### Goal
Please reproduce every one of the rows below word for word, without changing anything.

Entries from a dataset
■ ■ ■ ■ ■

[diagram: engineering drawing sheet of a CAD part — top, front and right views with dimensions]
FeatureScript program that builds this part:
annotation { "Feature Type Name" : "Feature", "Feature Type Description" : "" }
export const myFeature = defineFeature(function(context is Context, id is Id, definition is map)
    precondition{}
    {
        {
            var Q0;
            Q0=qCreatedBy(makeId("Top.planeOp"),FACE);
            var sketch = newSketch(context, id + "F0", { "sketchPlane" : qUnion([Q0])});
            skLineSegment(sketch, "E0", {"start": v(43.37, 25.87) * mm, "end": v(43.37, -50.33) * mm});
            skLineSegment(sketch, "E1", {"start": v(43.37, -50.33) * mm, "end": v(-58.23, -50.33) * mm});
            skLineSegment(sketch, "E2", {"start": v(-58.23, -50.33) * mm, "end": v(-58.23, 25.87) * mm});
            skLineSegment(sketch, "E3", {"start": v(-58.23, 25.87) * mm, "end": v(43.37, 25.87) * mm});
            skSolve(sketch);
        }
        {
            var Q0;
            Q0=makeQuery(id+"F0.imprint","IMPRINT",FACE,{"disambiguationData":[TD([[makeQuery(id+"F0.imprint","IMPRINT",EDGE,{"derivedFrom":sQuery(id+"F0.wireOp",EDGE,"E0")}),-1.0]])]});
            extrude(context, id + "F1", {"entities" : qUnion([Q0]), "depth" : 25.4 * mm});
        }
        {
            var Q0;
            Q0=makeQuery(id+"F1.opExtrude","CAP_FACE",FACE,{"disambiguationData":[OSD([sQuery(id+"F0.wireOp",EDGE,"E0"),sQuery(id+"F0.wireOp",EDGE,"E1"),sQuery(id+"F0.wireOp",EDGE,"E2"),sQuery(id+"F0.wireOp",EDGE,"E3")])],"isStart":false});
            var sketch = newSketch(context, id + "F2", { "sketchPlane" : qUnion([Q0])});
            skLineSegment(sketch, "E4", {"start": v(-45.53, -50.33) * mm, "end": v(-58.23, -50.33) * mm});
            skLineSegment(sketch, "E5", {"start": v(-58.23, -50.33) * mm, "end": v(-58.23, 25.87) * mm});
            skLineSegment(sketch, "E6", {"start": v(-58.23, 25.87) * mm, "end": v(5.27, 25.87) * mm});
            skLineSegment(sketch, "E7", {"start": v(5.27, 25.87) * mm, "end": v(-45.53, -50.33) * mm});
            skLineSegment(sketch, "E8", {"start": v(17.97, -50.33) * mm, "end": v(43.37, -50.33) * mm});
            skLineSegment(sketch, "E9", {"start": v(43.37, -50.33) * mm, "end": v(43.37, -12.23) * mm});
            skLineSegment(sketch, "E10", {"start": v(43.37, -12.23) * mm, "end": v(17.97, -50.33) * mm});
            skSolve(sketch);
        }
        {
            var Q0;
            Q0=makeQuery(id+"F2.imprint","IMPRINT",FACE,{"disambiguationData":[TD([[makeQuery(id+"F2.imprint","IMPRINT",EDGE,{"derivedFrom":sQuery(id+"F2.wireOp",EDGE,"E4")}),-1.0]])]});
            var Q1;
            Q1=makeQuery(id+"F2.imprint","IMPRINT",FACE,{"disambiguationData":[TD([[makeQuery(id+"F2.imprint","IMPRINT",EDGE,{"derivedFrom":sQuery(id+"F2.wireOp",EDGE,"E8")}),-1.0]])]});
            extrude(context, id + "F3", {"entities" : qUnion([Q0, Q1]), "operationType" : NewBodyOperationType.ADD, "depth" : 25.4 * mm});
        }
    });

■ ■ ■ ■ ■

### Reply to the exercise
[diagram: engineering drawing sheet of a CAD part — top, front and right views with dimensions]
FeatureScript program that builds this part:
annotation { "Feature Type Name" : "Feature", "Feature Type Description" : "" }
export const myFeature = defineFeature(function(context is Context, id is Id, definition is map)
    precondition{}
    {
        {
            var Q0;
            Q0=qCreatedBy(makeId("Top.planeOp"),FACE);
            var sketch = newSketch(context, id + "F0", { "sketchPlane" : qUnion([Q0])});
            skLineSegment(sketch, "E0", {"start": v(43.37, 25.87) * mm, "end": v(43.37, -50.33) * mm});
            skLineSegment(sketch, "E1", {"start": v(43.37, -50.33) * mm, "end": v(-58.23, -50.33) * mm});
            skLineSegment(sketch, "E2", {"start": v(-58.23, -50.33) * mm, "end": v(-58.23, 25.87) * mm});
            skLineSegment(sketch, "E3", {"start": v(-58.23, 25.87) * mm, "end": v(43.37, 25.87) * mm});
            skSolve(sketch);
        }
        {
            var Q0;
            Q0=makeQuery(id+"F0.imprint","IMPRINT",FACE,{"disambiguationData":[TD([[makeQuery(id+"F0.imprint","IMPRINT",EDGE,{"derivedFrom":sQuery(id+"F0.wireOp",EDGE,"E0")}),-1.0]])]});
            extrude(context, id + "F1", {"entities" : qUnion([Q0]), "depth" : 25.4 * mm});
        }
        {
            var Q0;
            Q0=makeQuery(id+"F1.opExtrude","CAP_FACE",FACE,{"disambiguationData":[OSD([sQuery(id+"F0.wireOp",EDGE,"E0"),sQuery(id+"F0.wireOp",EDGE,"E1"),sQuery(id+"F0.wireOp",EDGE,"E2"),sQuery(id+"F0.wireOp",EDGE,"E3")])],"isStart":false});
            var sketch = newSketch(context, id + "F2", { "sketchPlane" : qUnion([Q0])});
            skLineSegment(sketch, "E4", {"start": v(-45.53, -50.33) * mm, "end": v(-58.23, -50.33) * mm});
            skLineSegment(sketch, "E5", {"start": v(-58.23, -50.33) * mm, "end": v(-58.23, 25.87) * mm});
            skLineSegment(sketch, "E6", {"start": v(-58.23, 25.87) * mm, "end": v(5.27, 25.87) * mm});
            skLineSegment(sketch, "E7", {"start": v(5.27, 25.87) * mm, "end": v(-45.53, -50.33) * mm});
            skLineSegment(sketch, "E8", {"start": v(17.97, -50.33) * mm, "end": v(43.37, -50.33) * mm});
            skLineSegment(sketch, "E9", {"start": v(43.37, -50.33) * mm, "end": v(43.37, -12.23) * mm});
            skLineSegment(sketch, "E10", {"start": v(43.37, -12.23) * mm, "end": v(17.97, -50.33) * mm});
            skSolve(sketch);
        }
        {
            var Q0;
            Q0=makeQuery(id+"F2.imprint","IMPRINT",FACE,{"disambiguationData":[TD([[makeQuery(id+"F2.imprint","IMPRINT",EDGE,{"derivedFrom":sQuery(id+"F2.wireOp",EDGE,"E4")}),-1.0]])]});
            var Q1;
            Q1=makeQuery(id+"F2.imprint","IMPRINT",FACE,{"disambiguationData":[TD([[makeQuery(id+"F2.imprint","IMPRINT",EDGE,{"derivedFrom":sQuery(id+"F2.wireOp",EDGE,"E8")}),-1.0]])]});
            extrude(context, id + "F3", {"entities" : qUnion([Q0, Q1]), "operationType" : NewBodyOperationType.ADD, "depth" : 25.4 * mm});
        }
    });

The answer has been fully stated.